Aus dem Tagebuch des Sir Duncan Dhu vom 4. Januar 2026

Meine winzige Freundin war am Freitag wieder da. Die hat übrigens auch große Pläne für das neue Jahr! Sie möchte ja sooooo gern mal galoppieren! Ich hab nix dagegen, ich galoppiere gern. Aber meine winzige Freundin hat natürlich Angst. Mein Mädchen hat ja auch mal Angst gehabt vorm galoppieren, die versteht das. Ich nicht, aber ich finde ja sowieso, dass ihr Menschen permanent vor den falschen Dingen Angst habt. Ich meine: das Gespenst im Gebüsch ist das Problem, Galopp ist die Lösung! Aber auf mich hört ja keiner.

Mein Mädchen hat überlegt, wie sie meiner winzigkleinen Freundin das Galoppieren leichter machen kann. Und sie hat beschlossen, dass meine winzige Freundin am besten das Reiten mit Sattel lernt, mit Steigbügeln und Leichttraben. Sie hat schon ein sehr gutes Gleichgewicht, aber sie ist so leicht und wenn ich ordentlich Schwung in die Bewegung gebe, fliegt sie doch ein gutes Stück in die Luft. Und vor und nach dem Galopp kann es ja mal passieren dass meine Füße kurz durcheinander kommen, da kann schon mal mehr Schwung drin sein oder eine harte Bremsung.
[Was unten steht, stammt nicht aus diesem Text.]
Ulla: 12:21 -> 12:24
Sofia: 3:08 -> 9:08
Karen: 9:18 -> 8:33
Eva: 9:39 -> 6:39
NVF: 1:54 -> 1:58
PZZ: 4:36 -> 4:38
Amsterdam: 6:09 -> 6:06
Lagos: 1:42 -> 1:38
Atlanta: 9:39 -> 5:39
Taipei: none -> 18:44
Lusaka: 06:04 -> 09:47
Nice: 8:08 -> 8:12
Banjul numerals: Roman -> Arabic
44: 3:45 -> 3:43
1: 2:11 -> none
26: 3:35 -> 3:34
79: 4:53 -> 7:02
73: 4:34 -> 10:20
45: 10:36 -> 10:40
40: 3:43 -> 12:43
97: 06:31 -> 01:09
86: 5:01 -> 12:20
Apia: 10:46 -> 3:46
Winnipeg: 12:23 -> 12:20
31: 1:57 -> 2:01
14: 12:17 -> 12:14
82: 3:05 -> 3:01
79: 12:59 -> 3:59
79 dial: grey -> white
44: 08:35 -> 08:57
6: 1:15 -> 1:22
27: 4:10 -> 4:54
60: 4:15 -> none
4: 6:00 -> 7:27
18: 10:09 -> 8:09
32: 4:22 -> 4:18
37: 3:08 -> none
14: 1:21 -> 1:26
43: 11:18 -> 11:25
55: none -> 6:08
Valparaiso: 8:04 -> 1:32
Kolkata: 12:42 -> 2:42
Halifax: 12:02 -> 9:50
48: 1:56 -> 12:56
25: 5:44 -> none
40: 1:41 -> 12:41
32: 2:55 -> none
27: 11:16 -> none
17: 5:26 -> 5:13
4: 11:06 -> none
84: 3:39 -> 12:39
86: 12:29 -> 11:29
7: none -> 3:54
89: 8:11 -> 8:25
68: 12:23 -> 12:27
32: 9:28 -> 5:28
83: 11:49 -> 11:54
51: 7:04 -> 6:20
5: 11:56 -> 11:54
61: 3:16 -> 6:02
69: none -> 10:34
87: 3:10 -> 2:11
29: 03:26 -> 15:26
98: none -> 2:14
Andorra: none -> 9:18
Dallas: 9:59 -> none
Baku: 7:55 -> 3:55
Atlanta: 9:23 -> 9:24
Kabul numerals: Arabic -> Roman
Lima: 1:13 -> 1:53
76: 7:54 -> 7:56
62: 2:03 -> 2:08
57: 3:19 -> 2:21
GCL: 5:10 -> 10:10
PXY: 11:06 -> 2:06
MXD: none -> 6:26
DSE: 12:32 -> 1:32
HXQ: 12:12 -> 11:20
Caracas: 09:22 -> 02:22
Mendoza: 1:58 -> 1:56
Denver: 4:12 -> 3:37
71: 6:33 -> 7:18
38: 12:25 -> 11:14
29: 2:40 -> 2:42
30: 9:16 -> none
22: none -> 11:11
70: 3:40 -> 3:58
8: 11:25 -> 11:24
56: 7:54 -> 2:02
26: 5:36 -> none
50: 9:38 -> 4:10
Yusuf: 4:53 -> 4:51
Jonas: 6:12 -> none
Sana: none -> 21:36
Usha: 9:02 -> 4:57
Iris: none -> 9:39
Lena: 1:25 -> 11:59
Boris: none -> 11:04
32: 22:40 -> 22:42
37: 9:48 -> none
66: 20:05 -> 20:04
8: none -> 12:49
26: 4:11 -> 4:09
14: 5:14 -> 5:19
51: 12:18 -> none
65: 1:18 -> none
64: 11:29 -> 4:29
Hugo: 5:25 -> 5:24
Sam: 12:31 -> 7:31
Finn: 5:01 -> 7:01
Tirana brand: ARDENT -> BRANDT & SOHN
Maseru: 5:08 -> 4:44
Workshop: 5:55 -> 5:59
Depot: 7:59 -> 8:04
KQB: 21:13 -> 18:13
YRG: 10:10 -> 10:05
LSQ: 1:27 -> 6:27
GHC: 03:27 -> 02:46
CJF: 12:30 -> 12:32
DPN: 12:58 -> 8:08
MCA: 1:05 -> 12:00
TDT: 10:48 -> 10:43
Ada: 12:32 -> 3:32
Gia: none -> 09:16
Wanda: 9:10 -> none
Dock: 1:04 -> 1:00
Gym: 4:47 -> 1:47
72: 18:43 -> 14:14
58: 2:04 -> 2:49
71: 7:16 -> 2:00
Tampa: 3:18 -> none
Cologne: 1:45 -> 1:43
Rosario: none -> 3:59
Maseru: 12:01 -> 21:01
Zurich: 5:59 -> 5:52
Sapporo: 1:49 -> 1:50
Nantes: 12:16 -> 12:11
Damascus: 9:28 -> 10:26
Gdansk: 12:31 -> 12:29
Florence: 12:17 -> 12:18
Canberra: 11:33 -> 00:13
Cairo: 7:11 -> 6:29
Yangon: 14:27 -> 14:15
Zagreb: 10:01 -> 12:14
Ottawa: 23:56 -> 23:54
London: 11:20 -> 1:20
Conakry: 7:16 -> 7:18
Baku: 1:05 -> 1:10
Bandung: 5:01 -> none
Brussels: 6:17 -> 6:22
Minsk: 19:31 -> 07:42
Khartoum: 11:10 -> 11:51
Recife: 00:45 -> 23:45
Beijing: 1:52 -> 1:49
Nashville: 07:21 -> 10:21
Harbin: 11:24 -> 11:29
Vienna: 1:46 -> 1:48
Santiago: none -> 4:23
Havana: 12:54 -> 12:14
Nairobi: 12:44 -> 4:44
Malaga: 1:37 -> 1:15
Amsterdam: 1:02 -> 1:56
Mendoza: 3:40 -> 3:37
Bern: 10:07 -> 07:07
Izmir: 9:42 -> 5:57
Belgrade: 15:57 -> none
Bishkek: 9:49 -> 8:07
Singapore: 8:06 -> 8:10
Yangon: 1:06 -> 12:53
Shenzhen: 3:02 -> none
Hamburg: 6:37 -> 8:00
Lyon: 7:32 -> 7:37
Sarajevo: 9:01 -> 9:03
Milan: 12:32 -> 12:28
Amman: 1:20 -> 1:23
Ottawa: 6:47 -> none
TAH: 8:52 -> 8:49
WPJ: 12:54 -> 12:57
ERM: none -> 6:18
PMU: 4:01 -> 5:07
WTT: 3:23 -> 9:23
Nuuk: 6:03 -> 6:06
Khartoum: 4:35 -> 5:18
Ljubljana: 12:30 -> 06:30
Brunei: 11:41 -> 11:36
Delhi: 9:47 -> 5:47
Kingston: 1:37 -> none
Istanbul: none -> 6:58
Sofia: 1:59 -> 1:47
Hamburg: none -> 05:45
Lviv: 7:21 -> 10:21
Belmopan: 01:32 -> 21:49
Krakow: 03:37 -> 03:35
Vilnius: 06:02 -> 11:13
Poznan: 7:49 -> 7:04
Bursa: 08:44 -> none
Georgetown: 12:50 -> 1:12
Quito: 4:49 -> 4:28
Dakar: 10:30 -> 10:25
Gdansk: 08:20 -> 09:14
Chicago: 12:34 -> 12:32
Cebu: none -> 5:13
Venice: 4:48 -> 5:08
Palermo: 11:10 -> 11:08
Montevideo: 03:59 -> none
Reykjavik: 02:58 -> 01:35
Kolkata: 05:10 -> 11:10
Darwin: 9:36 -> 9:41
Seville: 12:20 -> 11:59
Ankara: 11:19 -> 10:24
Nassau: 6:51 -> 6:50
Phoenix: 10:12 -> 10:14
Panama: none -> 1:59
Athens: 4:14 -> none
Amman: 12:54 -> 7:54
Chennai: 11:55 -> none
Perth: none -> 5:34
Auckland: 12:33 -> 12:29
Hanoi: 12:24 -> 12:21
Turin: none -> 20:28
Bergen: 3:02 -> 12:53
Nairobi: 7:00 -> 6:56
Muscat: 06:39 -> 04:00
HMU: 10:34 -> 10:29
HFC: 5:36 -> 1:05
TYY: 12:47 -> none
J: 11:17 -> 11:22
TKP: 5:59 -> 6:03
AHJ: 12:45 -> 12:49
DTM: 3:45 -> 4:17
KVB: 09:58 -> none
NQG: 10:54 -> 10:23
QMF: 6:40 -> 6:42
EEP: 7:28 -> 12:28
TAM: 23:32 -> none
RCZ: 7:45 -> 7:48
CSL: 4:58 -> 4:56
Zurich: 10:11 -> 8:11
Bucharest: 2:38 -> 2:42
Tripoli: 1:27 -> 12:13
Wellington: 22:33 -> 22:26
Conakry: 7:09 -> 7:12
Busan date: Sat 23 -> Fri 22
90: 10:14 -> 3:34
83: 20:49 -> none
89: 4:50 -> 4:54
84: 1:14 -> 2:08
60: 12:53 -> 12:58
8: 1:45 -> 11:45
Das will dann alles ausgehalten werden! Also Sattel rauf. Kurz dachte ich, wir gehen ausreiten…. Naja, man wird ja wohl noch träumen dürfen.

Dann war meine winzige Freundin aber unsicher, wie sie aufsteigen soll – wo es doch mit Sattel ein gutes Stück höher ist! Aber sie hatte eine schlaue Idee und nach etwas Umbau stand schließlich der Aufsteigehocker auf dem Steg und so war sie genau das Stück höher, was sie brauchte.

Dann los – erst im Schritt, den Sattel kennenlernen. Dann im Schritt „Leichttraben“ üben – sie hat sich so komisch bewegt, da dachte ich direkt, ich sollte spanischen Schritt machen! Das ist derzeit meine Lieblingsübung. Stellte sich aber raus: war gar nicht so erwünscht.

Dann ganz normal traben (also aussitzen) und den Takt erfühlen und erlauschen. Und dann Leichttraben im Trab. Nach einer kleinen Weile des Probierens hatte meine winzige Freundin den Takt schon ganz gut raus und zum krönenden Abschluss bin ich dann noch an der Longe getrabt (vorher hatte mein Mädchen mich geführt, damit ich schön langsam und gleichmäßig trabe).

Meine winzige Freundin war zu Recht sehr stolz auf sich! Absteigen fand sie etwas gruselig (mit Sattel ist sie weiter oben UND sie muss ihr Bein mehr anheben um mit Schwung übers Hinterzwiesel zu kommen), aber ihre Mama hat sie aufgefangen, da ging das.

Anschließend hat sie – das ist unsere neue Tradition – mit Kreide an die Wand geschrieben, was wir heute gemacht haben. Damit wir uns alle gut daran erinnern können.

Erfolge werden an der Wand notiert

Mein Mädchen war wieder hoch zufrieden mit mir und meiner Leistung und die Keksrate war recht ordentlich. Zum Schluss hab ich zwei Möhren bekommen – eine von der Mama von meiner winzigen Freundin und eine (fast) von meiner winzigen Freundin selbst (mit der Hand von Mama und der Hand von meinem Mädchen bisschen dazwischen als Schutz). So mutig!